La mujer de negro
Un viaje al terror aristocrático de la mano de Daniel Radcliffe
Vuelve la Hammer e, instintivamente, hubiera esperado algo en plan cóctel de monstruos, quizás en la línea de la controvertida Van Helsing. Después de todo, estamos en pleno revival de un pulp sin complejos de ningún tipo. Sin embargo, desde que vi el cartel de La mujer de negro, todo espejismo quedó disipado: a todas luces —o todas sombras— se trataba de una película de terror aristocrático.
Sí, de estética decimonónica, de corte clásico, con casa encantada, aparecidos, una fotografía preciosista, una querencia evidente por autores como Henry James, un ritmo pausado, que casi aprieta más las tuercas en las pausas que en los sobresaltos. De estos hay algunos, por descontado, pero no son el centro del terror: es la atmósfera la protagonista, la angustia que se te cruza en la garganta cuando, todavía no repuesto de la magistral escena de presentación, ves al protagonista con la cuchilla de afeitar al cuello. Una tensión que ya no te abandona durante el resto del visionado.

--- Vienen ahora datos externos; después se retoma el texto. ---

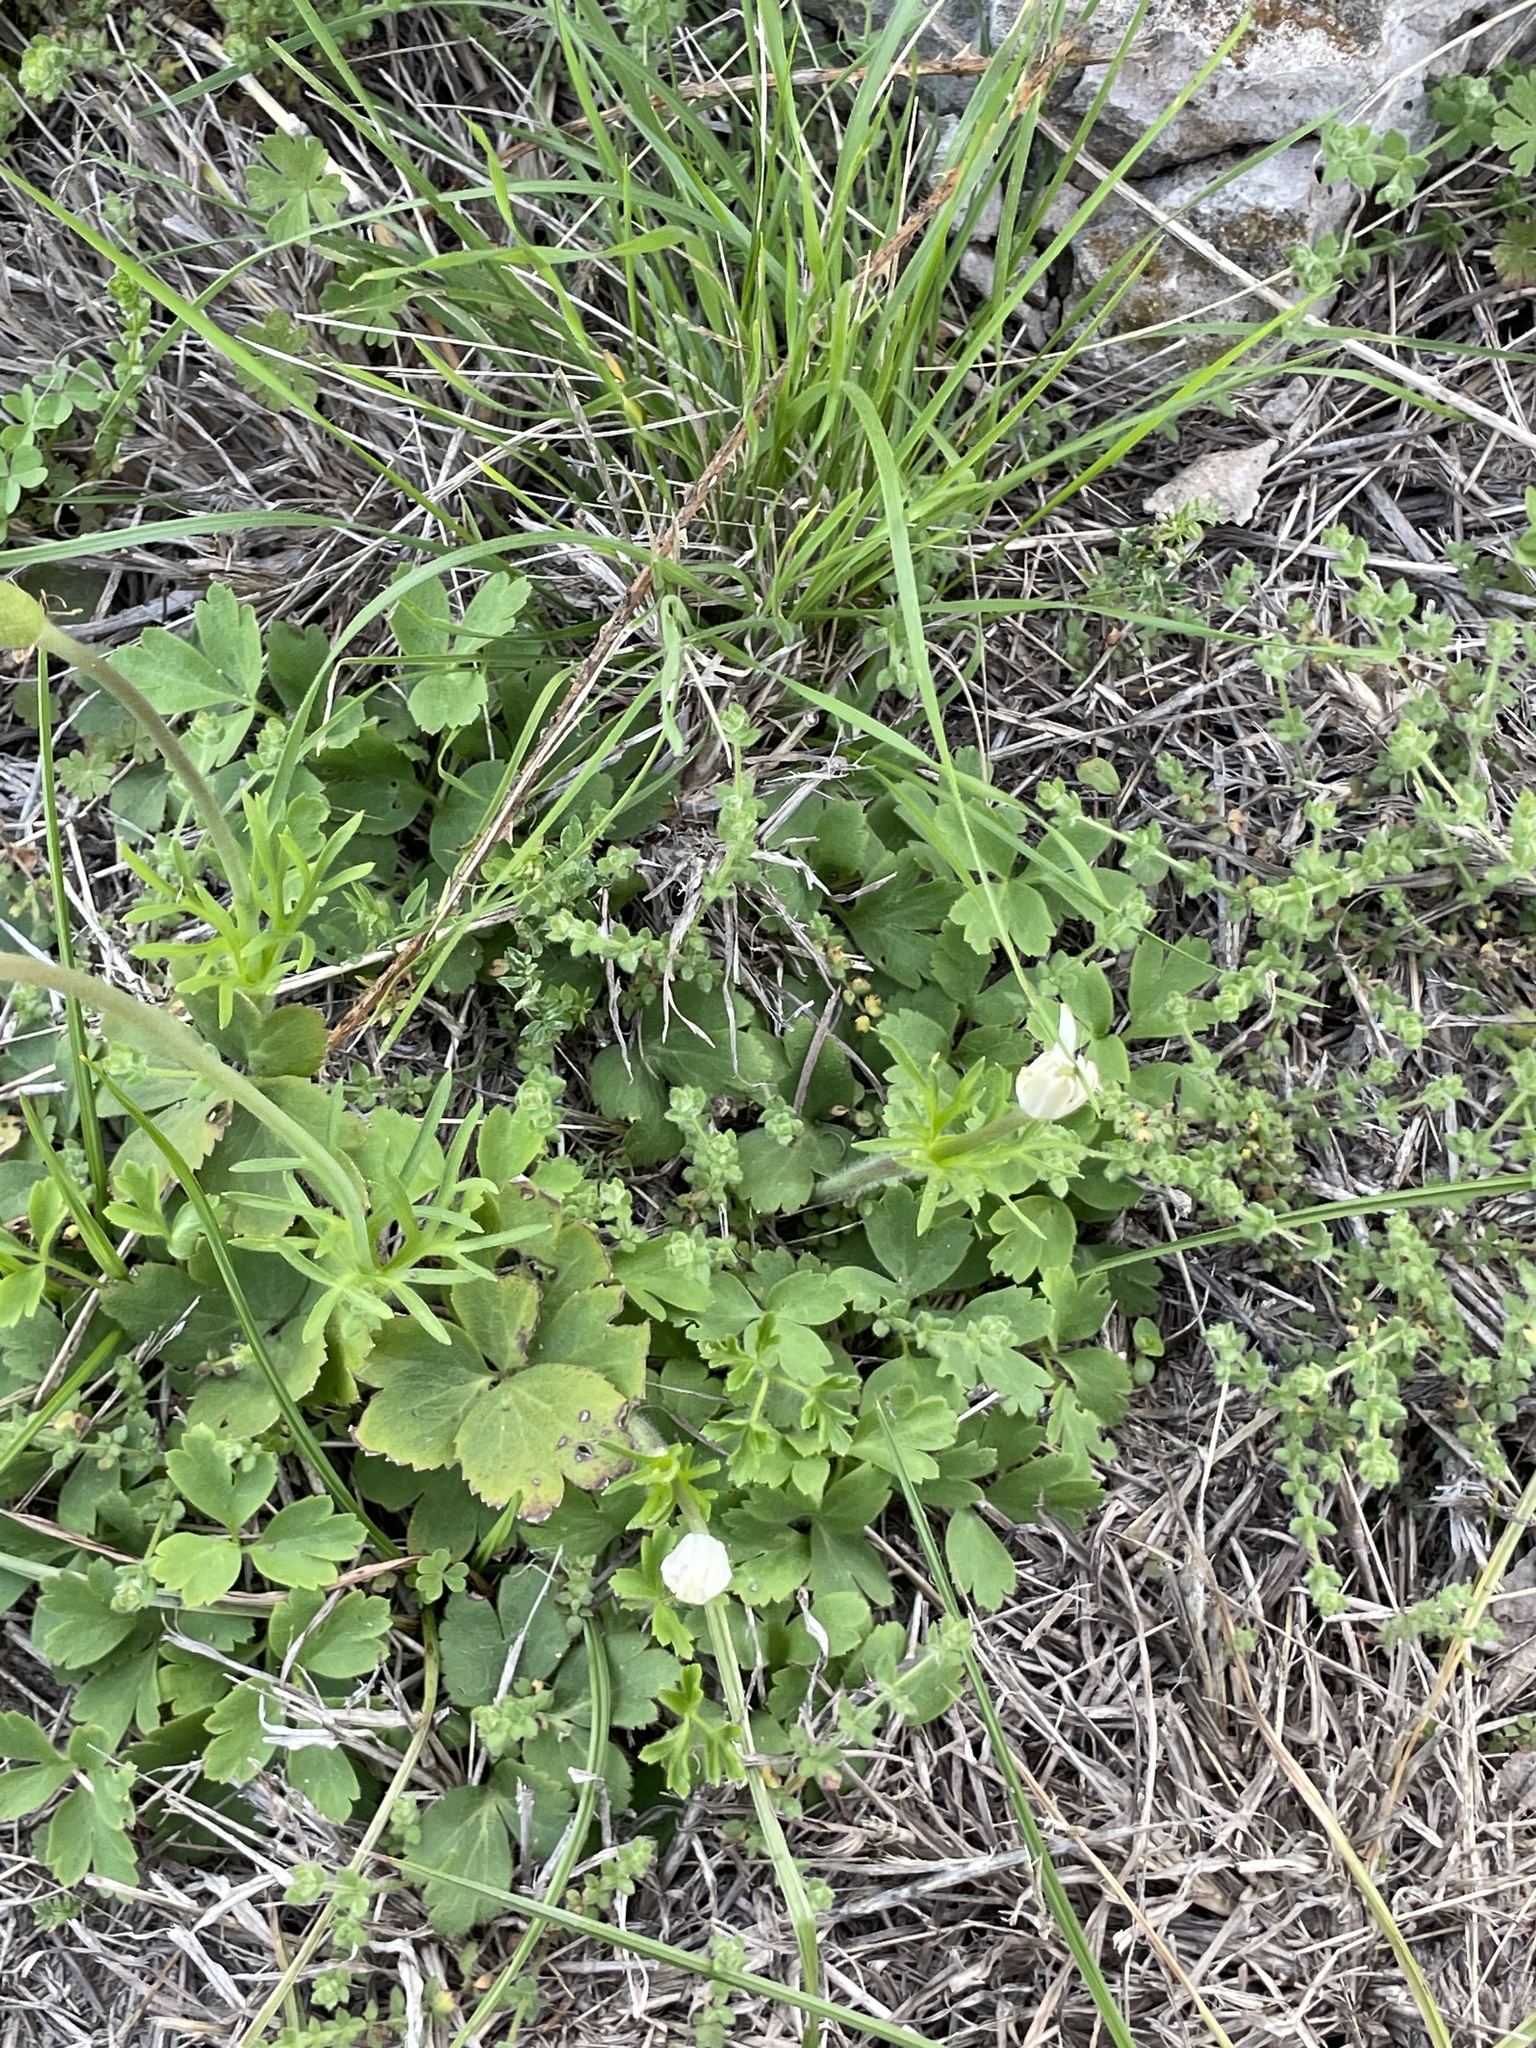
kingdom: Plantae
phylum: Tracheophyta
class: Magnoliopsida
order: Ranunculales
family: Ranunculaceae
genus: Anemone
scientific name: Anemone berlandieri
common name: Ten-petal anemone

La película de James Watkins es una delicia para los sentidos, los corporales —la acertadísima fotografía, la banda sonora bien regulada— y los anímicos. Sí, el espíritu también se ve acariciado por unos protagonistas retratados con calma. No serán originales como creaciones, o particularmente llamativos, pero el trabajo interpretativo y el espacio que les deja la trama se encargan de que sí sean emotivos, de que nos interese su viaje a las sombras por mucho que este, en el fondo, no nos vaya a deparar ninguna sorpresa.
Es posible que algún espectador se pueda sentir decepcionado por ello. La mujer de negro no aporta elementos diferenciales ni en la trama, ni en la intensidad de los sustos, ni siquiera en las revelaciones finales, a pesar de encerrar esta cierta originalidad. No lo pretende. Es una historia de maldiciones y espectros canónica cuyo objetivo era tejer un horror de calidad. Y, en este sentido, sobresale.
El metraje es un viaje oscuro en el que perderse, un cementerio sugerente y hermoso en su terrible melodía. Desde el propio tren que, cual psicopompo, lleva al protagonista a su destino, pasando por el pueblo con sus consabidos aldeanos tendentes a enarbolar antorchas, hasta la mansión erigida en unas marismas que parecen el confín de la tierra, todo forma parte de la tramoya adorada por los amantes de este tipo de horror: los juguetes de época y sus muecas dislocadas, los niños de mirada perdida, los mensajes de ultratumba, la elegancia de las telarañas...
La mujer de negro es un placer estético cimentado sobre una narrativa firme y conducido por unas interpretaciones de categoría que tienen su peso justo. Una película más que recomendable para los que busquen precisamente eso: terror aristocrático envuelto en su casa encantada.